O “secretário de Guerra” afirma que os EUA buscarão “remover narcoterroristas do Hemisfério”. O discurso antidrogas, repetido historicamente como justificativa para intervenções, reaparece como base para escalada militar, associada a ataques preventivos e ao controle de rotas marítimas.
A Venezuela reagiu com mobilização militar nacional, alegando que Washington “fabrica uma guerra”. Rumores de ataque terrestre foram alimentados pelo próprio Trump, que declarou: “Não vou dizer o que vou fazer com a Venezuela”.
A tríade da contenção: fronteiras, cartéis e acesso estratégico
A estratégia estabelece três pilares do novo ciclo de intervenção:
1. Controle armado das rotas marítimas
Expansão da Marinha e da Guarda Costeira para monitorar tráfego, migrações e rotas consideradas “essenciais” em crises.
2. Uso de força letal contra cartéis
O documento afirma que políticas de segurança baseadas apenas em repressão policial fracassaram e serão substituídas por ações militares diretas.
3. Ampliação de bases e infraestrutura militar
Os EUA visam instalar ou expandir pontos de apoio em territórios considerados estratégicos — movimento que historicamente antecede intervenções regionais.
China no alvo: disputa geopolítica redefine relações com a América Latina
A estratégia também explicita o objetivo de limitar o avanço chinês na região. Para os EUA, a sino-dependência comercial latino-americana é uma ameaça direta à hegemonia norte-americana. O texto indica esforço diplomático e militar para:
- impedir investimentos chineses em infraestrutura crítica;
- pressionar governos a cortar laços estratégicos com Pequim;
- oferecer acordos econômicos e de segurança como contrapartida;
- recrutar países do “Hemisfério alinhado” para reforçar o cerco geopolítico.
O movimento remete à lógica da Guerra Fria, com a América Latina tratada como palco de disputa entre potências.
Crise nas relações regionais: tensões com Colômbia, Venezuela e impacto no Brasil
A escalada militar já produz efeitos políticos.
Na Colômbia, o presidente Gustavo Petro suspendeu o compartilhamento de inteligência após Trump insultá-lo e intensificar ataques no Caribe.

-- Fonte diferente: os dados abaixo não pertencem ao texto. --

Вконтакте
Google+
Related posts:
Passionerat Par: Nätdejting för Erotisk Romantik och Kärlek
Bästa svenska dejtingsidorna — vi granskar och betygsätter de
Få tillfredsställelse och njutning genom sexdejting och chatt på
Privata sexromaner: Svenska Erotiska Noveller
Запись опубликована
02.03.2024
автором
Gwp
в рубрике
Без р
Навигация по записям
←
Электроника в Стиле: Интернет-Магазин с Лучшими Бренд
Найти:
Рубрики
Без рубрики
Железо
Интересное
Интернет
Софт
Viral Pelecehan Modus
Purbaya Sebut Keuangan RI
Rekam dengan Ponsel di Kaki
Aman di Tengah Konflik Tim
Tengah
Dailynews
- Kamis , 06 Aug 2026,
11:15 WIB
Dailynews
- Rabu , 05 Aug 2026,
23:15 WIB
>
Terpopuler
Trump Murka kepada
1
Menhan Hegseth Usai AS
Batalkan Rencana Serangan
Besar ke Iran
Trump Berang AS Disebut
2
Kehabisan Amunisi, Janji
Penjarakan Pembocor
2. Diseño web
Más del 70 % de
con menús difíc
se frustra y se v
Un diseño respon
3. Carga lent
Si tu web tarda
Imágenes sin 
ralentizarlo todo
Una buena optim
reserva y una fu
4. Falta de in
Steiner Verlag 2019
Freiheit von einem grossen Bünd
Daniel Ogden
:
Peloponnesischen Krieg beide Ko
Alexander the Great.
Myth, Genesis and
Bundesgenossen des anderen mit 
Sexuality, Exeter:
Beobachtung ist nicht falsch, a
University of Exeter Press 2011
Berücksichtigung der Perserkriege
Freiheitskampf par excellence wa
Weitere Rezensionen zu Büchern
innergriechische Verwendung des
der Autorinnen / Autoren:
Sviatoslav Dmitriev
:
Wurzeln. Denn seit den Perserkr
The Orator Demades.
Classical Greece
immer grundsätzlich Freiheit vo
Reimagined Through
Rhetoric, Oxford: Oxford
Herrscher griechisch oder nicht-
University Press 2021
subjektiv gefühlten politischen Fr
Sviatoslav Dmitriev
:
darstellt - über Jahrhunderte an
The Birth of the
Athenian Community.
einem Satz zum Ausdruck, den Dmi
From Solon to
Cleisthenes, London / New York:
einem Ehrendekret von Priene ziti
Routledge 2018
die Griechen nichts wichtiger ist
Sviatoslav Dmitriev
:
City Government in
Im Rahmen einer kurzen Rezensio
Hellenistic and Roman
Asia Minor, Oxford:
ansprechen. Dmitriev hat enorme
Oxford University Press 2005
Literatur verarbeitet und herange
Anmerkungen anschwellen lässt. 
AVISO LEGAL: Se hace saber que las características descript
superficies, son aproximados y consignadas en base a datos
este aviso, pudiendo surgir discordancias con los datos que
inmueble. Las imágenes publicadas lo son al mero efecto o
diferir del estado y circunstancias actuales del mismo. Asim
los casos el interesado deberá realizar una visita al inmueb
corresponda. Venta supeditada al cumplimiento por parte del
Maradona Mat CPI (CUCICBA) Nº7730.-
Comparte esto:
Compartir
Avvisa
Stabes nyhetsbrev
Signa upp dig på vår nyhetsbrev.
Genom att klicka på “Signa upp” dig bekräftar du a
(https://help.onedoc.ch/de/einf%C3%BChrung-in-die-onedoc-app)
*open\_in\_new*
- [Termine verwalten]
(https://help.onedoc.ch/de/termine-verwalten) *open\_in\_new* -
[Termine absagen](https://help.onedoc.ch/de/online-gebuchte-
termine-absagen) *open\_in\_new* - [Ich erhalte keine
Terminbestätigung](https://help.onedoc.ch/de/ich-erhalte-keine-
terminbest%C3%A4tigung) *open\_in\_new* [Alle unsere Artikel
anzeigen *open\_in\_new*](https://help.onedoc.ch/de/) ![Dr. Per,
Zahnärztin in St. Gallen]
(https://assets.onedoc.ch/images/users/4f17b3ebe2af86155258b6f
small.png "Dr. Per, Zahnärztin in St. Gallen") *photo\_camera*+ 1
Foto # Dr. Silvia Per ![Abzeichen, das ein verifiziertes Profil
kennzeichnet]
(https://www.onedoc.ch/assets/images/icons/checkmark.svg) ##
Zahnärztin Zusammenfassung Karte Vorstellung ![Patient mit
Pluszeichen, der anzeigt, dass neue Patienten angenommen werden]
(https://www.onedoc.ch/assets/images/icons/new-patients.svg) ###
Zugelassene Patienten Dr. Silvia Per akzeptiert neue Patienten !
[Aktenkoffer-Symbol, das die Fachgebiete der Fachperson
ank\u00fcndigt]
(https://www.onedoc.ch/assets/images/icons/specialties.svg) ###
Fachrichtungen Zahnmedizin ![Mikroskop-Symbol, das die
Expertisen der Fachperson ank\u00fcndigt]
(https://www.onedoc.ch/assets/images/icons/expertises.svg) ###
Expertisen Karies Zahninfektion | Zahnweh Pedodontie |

Na Venezuela, a retórica de Washington é vista como prenúncio de agressão direta.
O governo brasileiro monitora o cenário, alertando para riscos de instabilidade sul-americana e para impactos sobre processos de integração regional.
Especialistas classificam o deslocamento de forças — incluindo o porta-aviões USS Gerald R. Ford, maior navio de guerra do mundo — como o maior movimento naval dos EUA no Caribe em décadas.
Militarização como política de Estado: fronteiras, migração e supremacia
A nova estratégia também reforça o eixo doméstico da agenda trumpista. O documento defende o fim da “era da imigração em massa” e transforma controle de fronteiras em pilar absoluto da “segurança nacional”. Critica abertamente a Europa por sua política migratória e promete apoiar governos que combatam valores da União Europeia.
A militarização global aparece como ferramenta central da política externa: os EUA prometem “assegurar a paz por meio da força”, defender Taiwan contra a China e pressionar aliados no Indo-Pacífico por mais gastos militares.
Um retorno perigoso ao passado
Ao recentralizar a América Latina como prioridade militar, ressuscitar a Doutrina Monroe e ampliar demonstrações bélicas no Caribe, o governo Trump recoloca o continente sob o espectro da ingerência imperial.
A retórica de “estabilidade” e “combate ao narcotráfico” contrasta com a escalada de tensões que ameaça a paz regional.
O resultado é um cenário que combina disputa geopolítica, militarização crescente e risco real de confrontos — com potencial para remodelar a política continental e reviver as sombras de um passado que a América Latina nunca superou completamente.